TEXT PROVIDED:

This happens every time CCP releases a new version. Perhaps not to this extent, but pretty much every time a new release shows up people get rich.

When I used to play, our corp had a subforum devoted to new and upcoming releases so we could figure out the best way to game it. There are several opportunities with each release:

1) Some game-breaking design flaw, such as the one illustrated in this article. CCP is notoriously bad at understanding the impact of changes on the in-game economy, especially when it comes to nullsec and obsessive nerds playing internet spreadsheets. These are obviously the best things to exploit

2) First mover advantage. In almost all new features added, there is a significant first mover advantage. The bigger/more complex the feature, the more money there is to make because it is more difficult for less organized individuals/corps to get into. For example, the wormhole mining and ratting needed considerable logistics to pull off profitably. We had 10-15 individuals working on the project. Everyone had specific roles - some ratted, some mined, some scouted, some dealt with logistics and some dealt with shipping and selling at the market. These exploits can make some pretty good money, and are pretty reliable

3) Scamming. Every new feature opens up new ways to scam people for the latest and greatest thing from CCP. You'd be surprised (or maybe not) about how lucrative this is

4) General income from the new feature, once it's swamped by <everyone else>. Which means margins are razor thin and you should probably look into the next big thing coming down the pipeline.


CCP is notoriously bad at understanding the impact of changes on the in-game economy

To be fair, I think that our species is generally bad at understanding the impact of policy on economies. People whose job it is to understand this sort of thing often get it wrong in the real world, so I wouldn't be too harsh on game developers.


So accurately put. Smooth talker makes new law, spreadsheet nerds exploit law for fun and profit, works the same in EVE as it does on Wall St.


> CCP is notoriously bad at understanding the impact of changes on the in-game economy

Letting these things slip in might be a deliberate choice that rewards out of the box gameplay and generates noteworthy PR. As I understand it, classifying one as an exploit can reverse the damage if it gets out of hand.


How did you get started in organizing such a collaborating group, are you offline friends or used a forum? How does leadership work? I see no collaboration at all in the shooters I play, so curious about how that emerges.


Everything that Axxl said. Eve in particular lends itself too cooperation, since you can literally do nothing enjoyable without other people helping you. To answer your questions:

My corp was (is) one of the biggest ones and was derived originally from the Something Awful forums. So that certainly helps a lot. The corp has a long history, a very unique culture and personality and commands pretty intense loyalty (for an internet spaceship game).

PROBLEM:
Extend the forum thread on exploiting new EVE releases, picking up right after its final sentence. The entries are unrelated to this.

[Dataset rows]

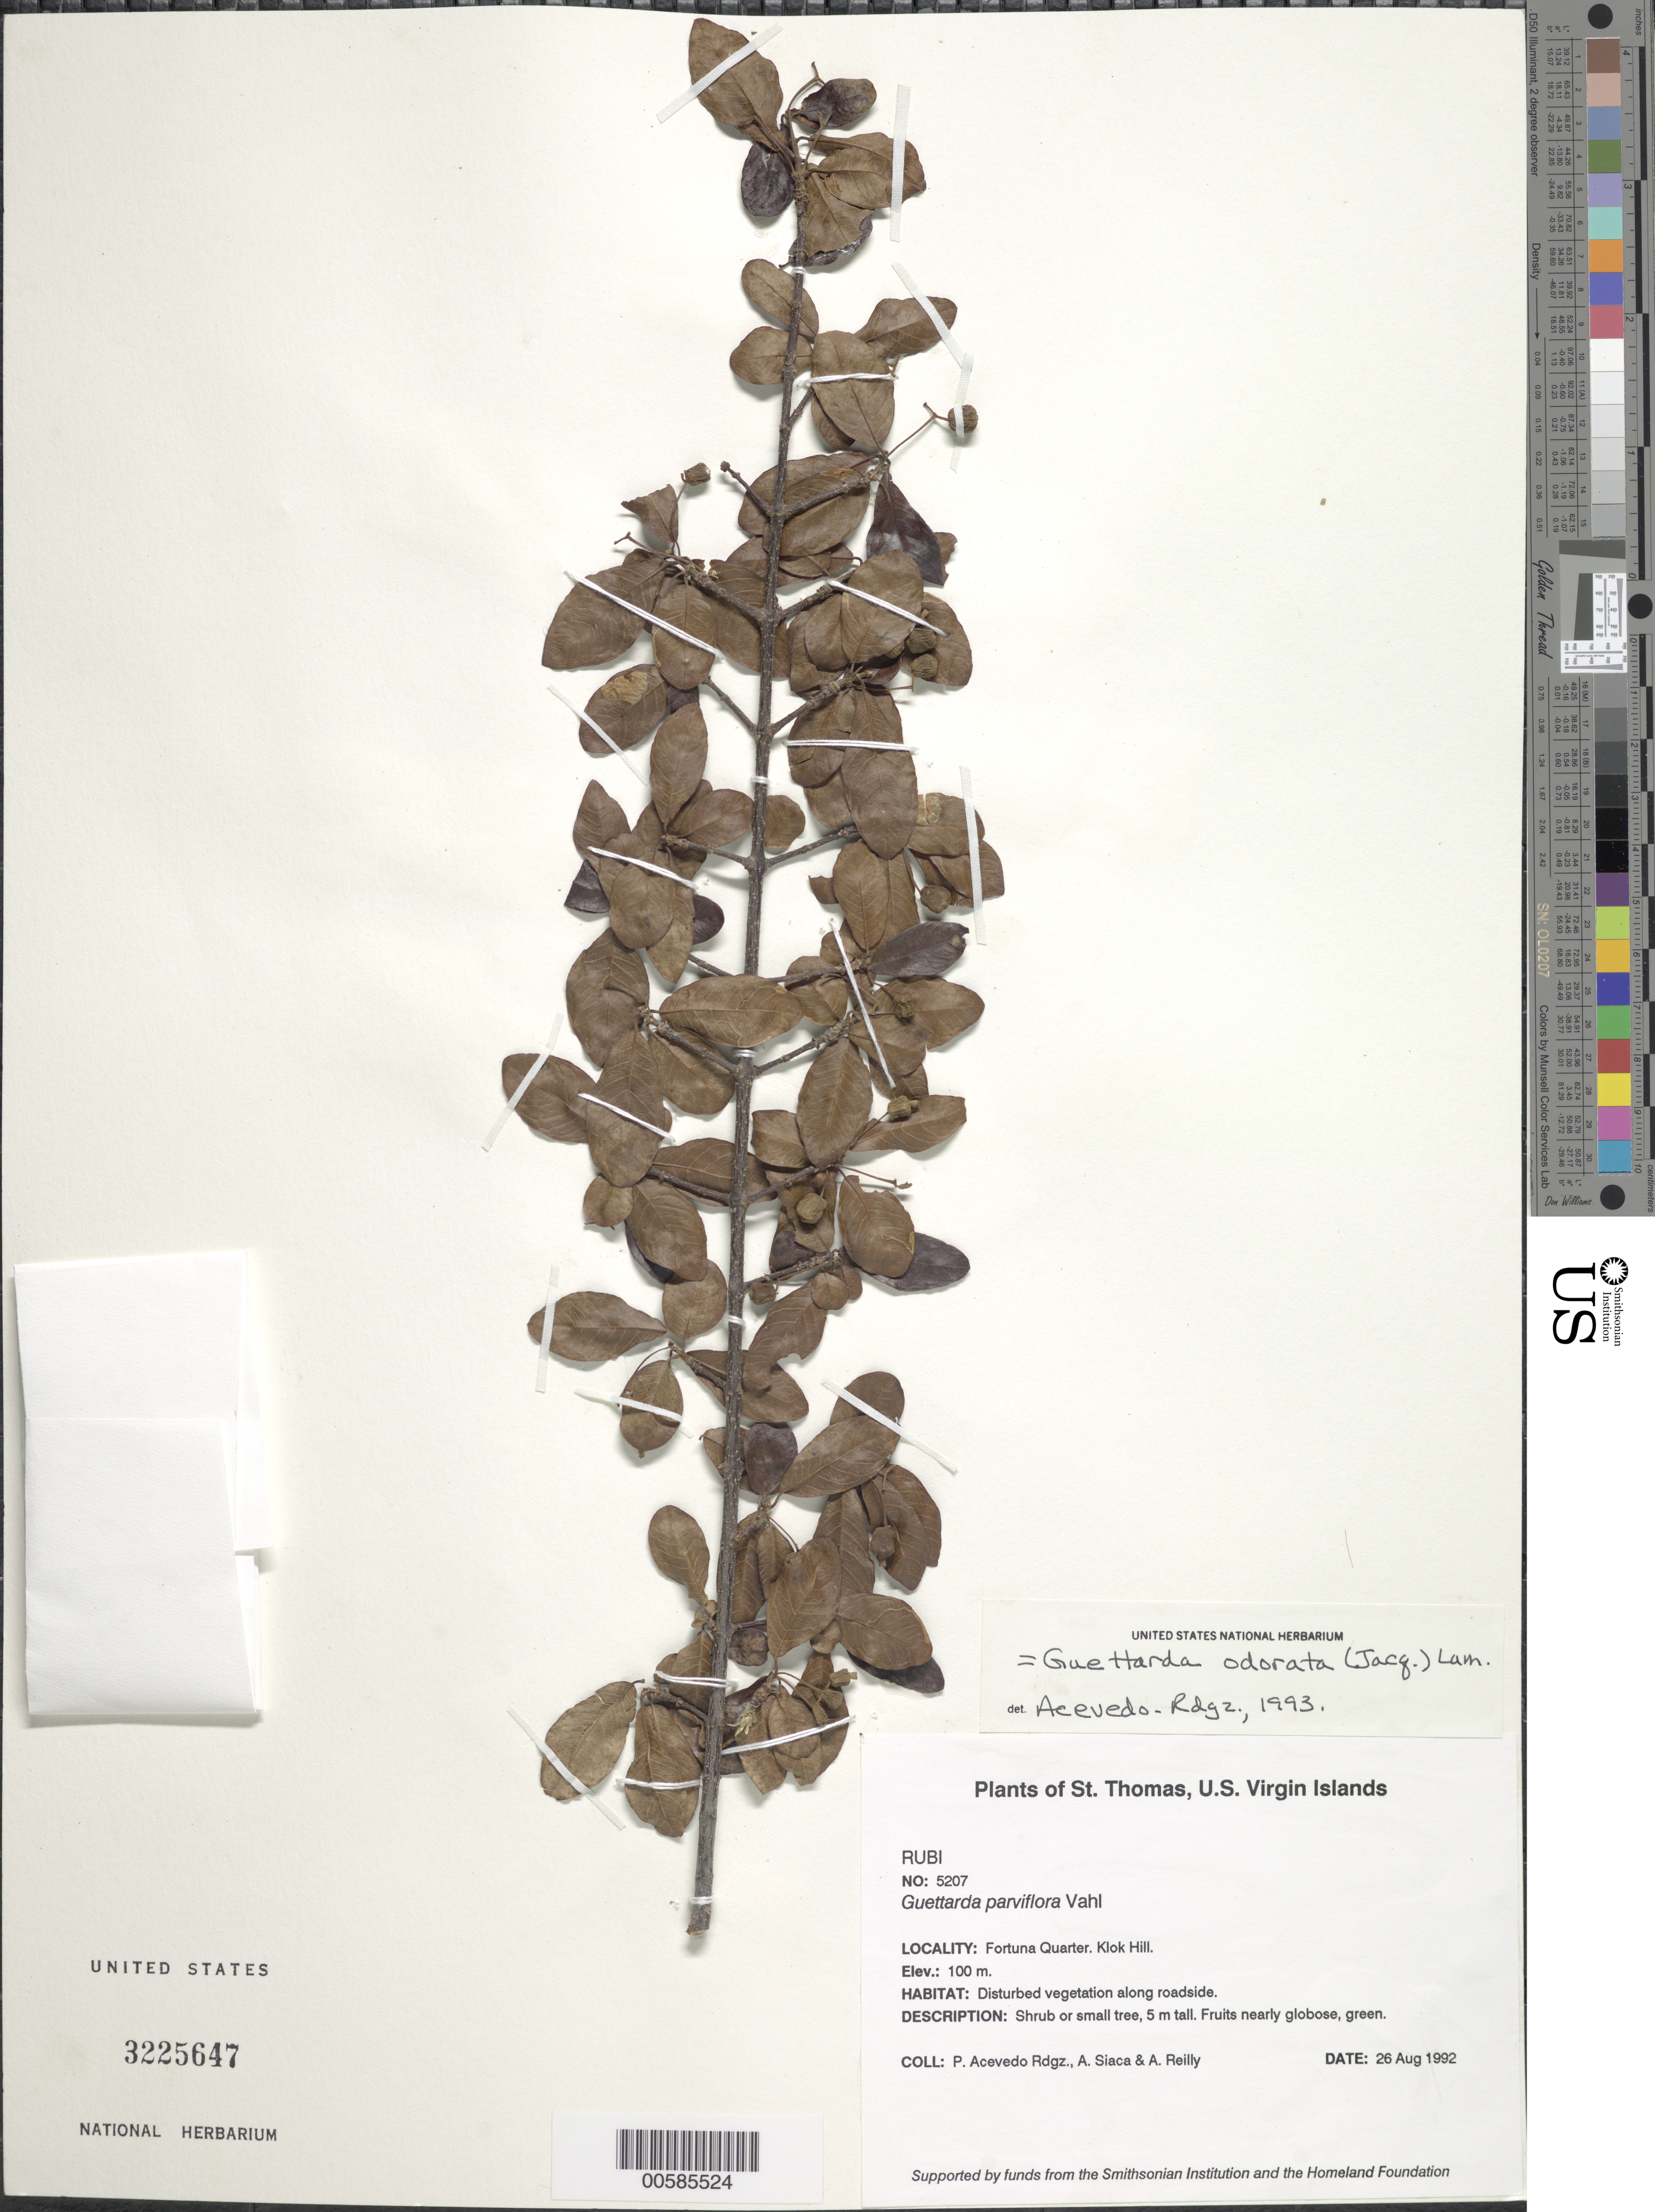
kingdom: Plantae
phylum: Tracheophyta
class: Magnoliopsida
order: Gentianales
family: Rubiaceae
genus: Guettarda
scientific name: Guettarda odorata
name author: (Jacq.) Lam.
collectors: P. Acevedo-Rodr., A. Siaca & A. Reilly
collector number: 5207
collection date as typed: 26 Aug 1992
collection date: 1992-08-26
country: U.S. Virgin Islands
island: St. Thomas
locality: Fortuna Quarter. Klok Hill.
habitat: Disturbed vegetation along roadside.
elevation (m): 100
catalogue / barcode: US 3225647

EXERCISE ANSWER:
Part of the cooperation in Eve is also because of the "player-owned space". Most competitive corps live in nullsec, which is free-for-all territory. You become invested in the place you live - all your possessions are there, you are familiar with the geography. It's your virtual space-home. Which also means you try to make it better, and try to defend it from other corps trying to encroach in your space.

Leadership is a complicated political mess that leads to a lot of hilarious moments. We have a CEO who is either elected or assigned, depending on the whims of our leadership. The CEO is assisted by a board of directors who basically oversee everything else. A lot is pretty standard - defense, fuel logistics, finance, etc. We have Fleet Commanders who don't hold political power, but are in charge of commanding fleet engagements and organizing defenses/raids. We also have squads, which are basically informal social groups. A lot of people like to chill with their squads when not involved in something else.

But we also have a lot of directors that manage groups of players involved in "unorthodox" gameplay.

For example, we have a large foreign intelligence division, whose sole job is to infiltrate other corporations. They feed false information, obtain intel and occasionally pull of theft on hilariously grand scale. A lot of these agents have accounts bankrolled by the corp (through in-game timecards) as compensation for having to play with terrible "pubbies" all day long.

We also have a diplomatic corp, which is basically the public face of the corp. I was in that for a while and it was very fun. I spent all day chatting with other corps, even ones we were at war with, trying to work out political solutions, swap intel, intimidate, etc.

There are so many more: extreme finance (exploit new CCP releases), foreign legions (helping allies in their wars), scamming/griefing, black ops (lone players that live in enemy space making their lives miserable), Bomberwaffe (stealth bomber raids), counter-intel (finding spies in our corp), etc etc.


Also, EVE makes it impossible to achieve the heights of internet spaceship power without cooperation. You cannot hold a region by yourself, etc.

That said, the "unorthodox" gameplay is what makes EVE the best MMO ever. As a veteran of XZH, I helped run logistics for a 3000 person force. At our peak, we were returning pilots to the front within 10 minutes of their death - new ship, fully fitted, ready to fight - at no cost to them. I was spending 6-8 hours a night and loving every minute of it. Sadly, that's unsustainable with my life goals. =)


But let's be honest here, in eve "unorthodox" gameplay generally meant ruining the game for 99.99% of the players apart from a tiny few who were in leadership positions. Eve is about fantasising about what you could do, rather than enjoying what you actually do.

Unless you spend an extremely sad and unhealthy amount of time playing the game you will never, ever get to do anything polyfractal describes.

A good example is the end of the BoB/Goonswarm war (the latter being polyfractal's alliance). Not that I ever had anything to do with either.

Basically a single guy from Goonswarm infiltrated BoB and got granted privileges to delete the BoB alliance. That meant they lost all their territory. OK, the game mechanics sucked at the time with too much advantage given to BoB's defence, but after the alliance got deleted, game over for BoB. And CCP didn't know what to do so just kinda went 'um, yeah, that's a real mechanic, not a bug/exploit'. Game over. No epic spaceship war. No amazing tactical genius. Just some guy lying about who he was with zero consequences and smarming BoB leadership until he could click the iwin button. Just a single click.

And that's the essence of end-game eve, find the exploit, click it, laugh, then wonder why the hell you were even playing the game in the first place.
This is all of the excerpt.